On a cold, rainy morning, the Homeland Center sunroom was bursting with light. The walls sparkled in jewel tones of red, orange, green, and blue. In some spots, it appeared as if stained glass windows had been installed — and that, it turned out, was the intent of Homeland’s featured artist for spring 2017.
The works of Art Association of Harrisburg members rotate quarterly in Homeland’s art gallery, and on this morning, artist Lilly Knopic was hanging her nature-inspired works. Many depicted forests and woods that Knopic has hiked in, but in fantastical shades and shadows.
“Beautiful,” Homeland resident Geoffrey Davenport told Knopic as she hung her oil paintings. “Why do you like to paint trees?”
Good question, she said.
“I grew up in the woods, in northeastern Ohio,” she said. “I try to capture light and shadow and the shapes they can make when you’re in the forest.”
Homeland is the only nursing facility participating in the Art Association’s exhibit program. The initiative gives exposure to local artists while brightening up unexpected spaces like businesses where people regularly traverse. At Homeland, works hang in the naturally lit, well-traveled hallway gallery created through the generosity of a benefactor.
Knopic’s brightest paintings belonged to her Forest Cathedral Series, based on her photos from Cathedral Forest, part of Cook Forest State Park in western Pennsylvania. The tall canopy of trees inspired the forest’s name, and Knopic started thinking about another key element of cathedrals – stained glass windows.
“I thought that was an interesting play on words, because shadows and light create that stained-glass effect,” she explained.

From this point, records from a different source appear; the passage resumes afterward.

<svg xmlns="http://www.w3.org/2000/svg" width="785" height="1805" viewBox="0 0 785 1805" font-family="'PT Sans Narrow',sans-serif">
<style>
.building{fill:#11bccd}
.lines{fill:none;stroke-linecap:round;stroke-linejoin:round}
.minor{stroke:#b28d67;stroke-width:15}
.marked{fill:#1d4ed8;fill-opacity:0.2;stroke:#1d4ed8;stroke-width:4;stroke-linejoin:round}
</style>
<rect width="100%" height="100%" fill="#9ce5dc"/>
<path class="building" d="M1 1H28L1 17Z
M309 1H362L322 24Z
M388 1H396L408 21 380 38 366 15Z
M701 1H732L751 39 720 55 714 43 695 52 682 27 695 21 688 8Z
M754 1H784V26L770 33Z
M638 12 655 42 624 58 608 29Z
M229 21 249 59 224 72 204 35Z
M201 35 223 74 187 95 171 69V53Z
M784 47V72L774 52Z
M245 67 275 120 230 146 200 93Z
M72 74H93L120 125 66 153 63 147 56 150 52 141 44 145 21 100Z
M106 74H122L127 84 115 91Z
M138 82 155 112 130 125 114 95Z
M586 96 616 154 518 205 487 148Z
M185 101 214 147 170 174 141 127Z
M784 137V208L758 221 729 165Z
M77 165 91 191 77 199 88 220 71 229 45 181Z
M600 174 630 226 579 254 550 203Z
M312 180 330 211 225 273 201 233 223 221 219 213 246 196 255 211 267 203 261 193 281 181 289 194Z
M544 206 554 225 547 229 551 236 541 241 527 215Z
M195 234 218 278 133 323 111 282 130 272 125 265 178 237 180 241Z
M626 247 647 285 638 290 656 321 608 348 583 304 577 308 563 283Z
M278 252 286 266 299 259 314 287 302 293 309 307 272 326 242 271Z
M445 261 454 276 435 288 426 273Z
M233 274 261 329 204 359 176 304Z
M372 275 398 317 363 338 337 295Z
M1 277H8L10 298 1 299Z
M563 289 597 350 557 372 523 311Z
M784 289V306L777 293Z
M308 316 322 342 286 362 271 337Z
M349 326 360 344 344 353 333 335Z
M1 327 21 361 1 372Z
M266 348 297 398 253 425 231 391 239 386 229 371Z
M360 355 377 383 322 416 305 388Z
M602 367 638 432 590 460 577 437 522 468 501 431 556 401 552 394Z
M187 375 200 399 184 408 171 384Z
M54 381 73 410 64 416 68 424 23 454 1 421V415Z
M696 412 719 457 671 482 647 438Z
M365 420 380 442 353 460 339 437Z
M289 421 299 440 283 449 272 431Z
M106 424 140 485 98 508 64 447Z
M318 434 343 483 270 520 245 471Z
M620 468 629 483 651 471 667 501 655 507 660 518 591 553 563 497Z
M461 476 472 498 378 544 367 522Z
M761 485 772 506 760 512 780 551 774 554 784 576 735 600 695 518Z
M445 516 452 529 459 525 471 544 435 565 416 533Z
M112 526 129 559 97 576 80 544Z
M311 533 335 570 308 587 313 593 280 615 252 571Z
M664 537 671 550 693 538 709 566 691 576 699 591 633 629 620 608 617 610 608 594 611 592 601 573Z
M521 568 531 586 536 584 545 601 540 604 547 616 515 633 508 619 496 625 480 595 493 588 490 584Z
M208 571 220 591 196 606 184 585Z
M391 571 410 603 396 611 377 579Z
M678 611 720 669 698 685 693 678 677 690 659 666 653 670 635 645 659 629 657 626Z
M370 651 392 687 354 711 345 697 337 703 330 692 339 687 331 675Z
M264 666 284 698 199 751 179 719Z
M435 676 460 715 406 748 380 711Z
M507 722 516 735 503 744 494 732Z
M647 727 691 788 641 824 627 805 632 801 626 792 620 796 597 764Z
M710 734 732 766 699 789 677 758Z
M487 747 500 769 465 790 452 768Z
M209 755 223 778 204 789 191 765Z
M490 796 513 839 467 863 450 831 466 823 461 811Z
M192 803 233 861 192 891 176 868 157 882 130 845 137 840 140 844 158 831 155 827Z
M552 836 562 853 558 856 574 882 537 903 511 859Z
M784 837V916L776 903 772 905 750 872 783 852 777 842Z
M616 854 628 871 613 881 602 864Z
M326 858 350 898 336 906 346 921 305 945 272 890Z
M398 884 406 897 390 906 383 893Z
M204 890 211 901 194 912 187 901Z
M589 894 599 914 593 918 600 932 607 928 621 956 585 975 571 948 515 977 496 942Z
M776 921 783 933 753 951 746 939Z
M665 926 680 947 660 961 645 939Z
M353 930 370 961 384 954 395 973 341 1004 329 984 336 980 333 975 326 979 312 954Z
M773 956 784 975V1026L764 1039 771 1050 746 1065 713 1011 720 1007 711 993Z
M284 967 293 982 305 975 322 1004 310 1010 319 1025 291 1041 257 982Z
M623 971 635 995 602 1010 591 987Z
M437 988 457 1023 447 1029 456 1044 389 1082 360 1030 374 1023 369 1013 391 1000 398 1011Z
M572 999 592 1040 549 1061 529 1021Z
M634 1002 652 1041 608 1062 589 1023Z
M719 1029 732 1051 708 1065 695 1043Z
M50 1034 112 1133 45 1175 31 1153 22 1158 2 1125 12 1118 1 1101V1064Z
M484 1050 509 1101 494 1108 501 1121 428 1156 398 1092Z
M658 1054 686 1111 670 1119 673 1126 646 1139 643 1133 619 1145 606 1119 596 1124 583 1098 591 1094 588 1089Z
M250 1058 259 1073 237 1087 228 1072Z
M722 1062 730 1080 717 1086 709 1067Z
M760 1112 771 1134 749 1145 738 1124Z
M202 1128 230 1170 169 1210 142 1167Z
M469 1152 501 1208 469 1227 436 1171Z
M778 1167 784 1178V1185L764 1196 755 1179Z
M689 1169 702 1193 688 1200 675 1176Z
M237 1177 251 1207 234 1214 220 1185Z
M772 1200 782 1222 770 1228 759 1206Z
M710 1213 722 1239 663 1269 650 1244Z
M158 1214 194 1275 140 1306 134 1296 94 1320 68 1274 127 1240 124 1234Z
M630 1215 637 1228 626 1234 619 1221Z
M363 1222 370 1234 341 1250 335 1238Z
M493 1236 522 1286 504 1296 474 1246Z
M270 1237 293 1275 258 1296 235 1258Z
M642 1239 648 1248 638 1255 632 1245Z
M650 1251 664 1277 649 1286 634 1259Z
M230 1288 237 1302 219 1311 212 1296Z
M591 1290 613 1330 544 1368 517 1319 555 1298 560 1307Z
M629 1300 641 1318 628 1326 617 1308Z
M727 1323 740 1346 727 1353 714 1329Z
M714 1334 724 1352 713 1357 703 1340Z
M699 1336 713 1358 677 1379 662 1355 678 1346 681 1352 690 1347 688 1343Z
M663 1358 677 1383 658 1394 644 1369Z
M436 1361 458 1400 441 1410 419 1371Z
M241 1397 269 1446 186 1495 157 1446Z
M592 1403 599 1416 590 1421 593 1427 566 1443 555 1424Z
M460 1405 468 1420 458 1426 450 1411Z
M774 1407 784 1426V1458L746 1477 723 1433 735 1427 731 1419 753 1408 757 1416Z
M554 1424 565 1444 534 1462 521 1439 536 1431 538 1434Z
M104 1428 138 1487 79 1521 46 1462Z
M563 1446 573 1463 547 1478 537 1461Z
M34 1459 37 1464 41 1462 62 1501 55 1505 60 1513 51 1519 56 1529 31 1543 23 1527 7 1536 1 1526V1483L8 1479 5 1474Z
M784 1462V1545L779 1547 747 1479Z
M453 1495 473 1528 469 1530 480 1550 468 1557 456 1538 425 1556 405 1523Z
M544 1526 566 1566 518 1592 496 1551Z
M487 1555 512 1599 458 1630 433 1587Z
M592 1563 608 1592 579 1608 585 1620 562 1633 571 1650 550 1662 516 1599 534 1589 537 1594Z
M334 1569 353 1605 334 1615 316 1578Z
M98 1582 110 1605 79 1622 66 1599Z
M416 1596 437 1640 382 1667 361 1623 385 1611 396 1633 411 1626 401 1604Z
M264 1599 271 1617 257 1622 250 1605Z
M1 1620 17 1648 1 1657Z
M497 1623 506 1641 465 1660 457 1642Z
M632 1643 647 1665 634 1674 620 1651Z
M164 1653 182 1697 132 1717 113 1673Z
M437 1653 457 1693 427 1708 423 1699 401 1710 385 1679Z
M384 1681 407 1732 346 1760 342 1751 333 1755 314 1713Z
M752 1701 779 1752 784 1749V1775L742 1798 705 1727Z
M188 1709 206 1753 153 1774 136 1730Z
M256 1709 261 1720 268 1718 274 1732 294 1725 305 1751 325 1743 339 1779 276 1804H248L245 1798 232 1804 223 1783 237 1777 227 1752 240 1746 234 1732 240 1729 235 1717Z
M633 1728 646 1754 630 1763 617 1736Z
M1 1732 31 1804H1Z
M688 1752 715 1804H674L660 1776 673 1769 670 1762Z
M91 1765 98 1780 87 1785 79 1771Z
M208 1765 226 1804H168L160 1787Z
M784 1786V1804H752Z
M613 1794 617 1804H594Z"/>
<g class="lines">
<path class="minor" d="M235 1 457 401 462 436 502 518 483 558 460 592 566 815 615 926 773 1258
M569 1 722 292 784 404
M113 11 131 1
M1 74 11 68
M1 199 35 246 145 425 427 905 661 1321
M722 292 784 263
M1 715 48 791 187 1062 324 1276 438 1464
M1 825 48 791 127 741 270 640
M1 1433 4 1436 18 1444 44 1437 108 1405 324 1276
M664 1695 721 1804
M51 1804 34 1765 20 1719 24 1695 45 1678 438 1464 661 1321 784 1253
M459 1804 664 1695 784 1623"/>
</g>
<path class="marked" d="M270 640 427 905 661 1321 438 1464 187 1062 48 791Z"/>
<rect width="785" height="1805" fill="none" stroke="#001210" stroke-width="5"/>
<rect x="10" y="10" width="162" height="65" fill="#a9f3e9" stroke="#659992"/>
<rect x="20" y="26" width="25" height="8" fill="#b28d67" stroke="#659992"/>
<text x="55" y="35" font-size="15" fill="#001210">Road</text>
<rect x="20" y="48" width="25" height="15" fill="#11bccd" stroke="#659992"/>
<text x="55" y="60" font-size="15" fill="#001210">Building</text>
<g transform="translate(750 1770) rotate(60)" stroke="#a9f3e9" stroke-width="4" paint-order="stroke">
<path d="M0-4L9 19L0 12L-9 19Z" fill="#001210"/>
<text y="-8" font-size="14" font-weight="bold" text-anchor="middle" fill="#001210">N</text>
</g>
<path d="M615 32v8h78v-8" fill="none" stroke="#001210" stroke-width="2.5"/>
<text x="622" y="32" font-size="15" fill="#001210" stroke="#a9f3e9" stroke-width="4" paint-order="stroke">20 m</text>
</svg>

Knopic is an art educator who has taught at the Art Association of Harrisburg. Professionally, she is a mental health counselor who uses art in her work with children, not just because it allows a creative release but because it presents challenges for children to overcome.
“Art teaches coping skills,” she said. “I think we have the misconception that art is easy and relaxing, but for a lot of our kids, cutting, painting, and using a different material can be very frustrating. It teaches them to ask for help, how to problem solve, and how to use creative thinking because a lot of them aren’t flexible thinkers.”
Homeland and the Art Association choose artists likely to appeal to residents, but as they say, “To each his own.” Resident MJ Muro stopped to view the impressionist-style works. She always appreciates the exhibits, she said, but might need some time to get the gist of this one.
“They’re different,” she said. “I guess you have to let it grow on you. Everybody has a different idea.”
Homeland housekeeper Cherie Moore was trundling a cart through the hall when the vibrant artwork brought her up short.
“I like this because it has a lot of colors,” she said. “Everybody comes by here just to see the art. They always put the most interesting artwork up.”
She especially appreciated the work’s surreal, impressionist style.
“I like when you don’t follow the rules,” she said.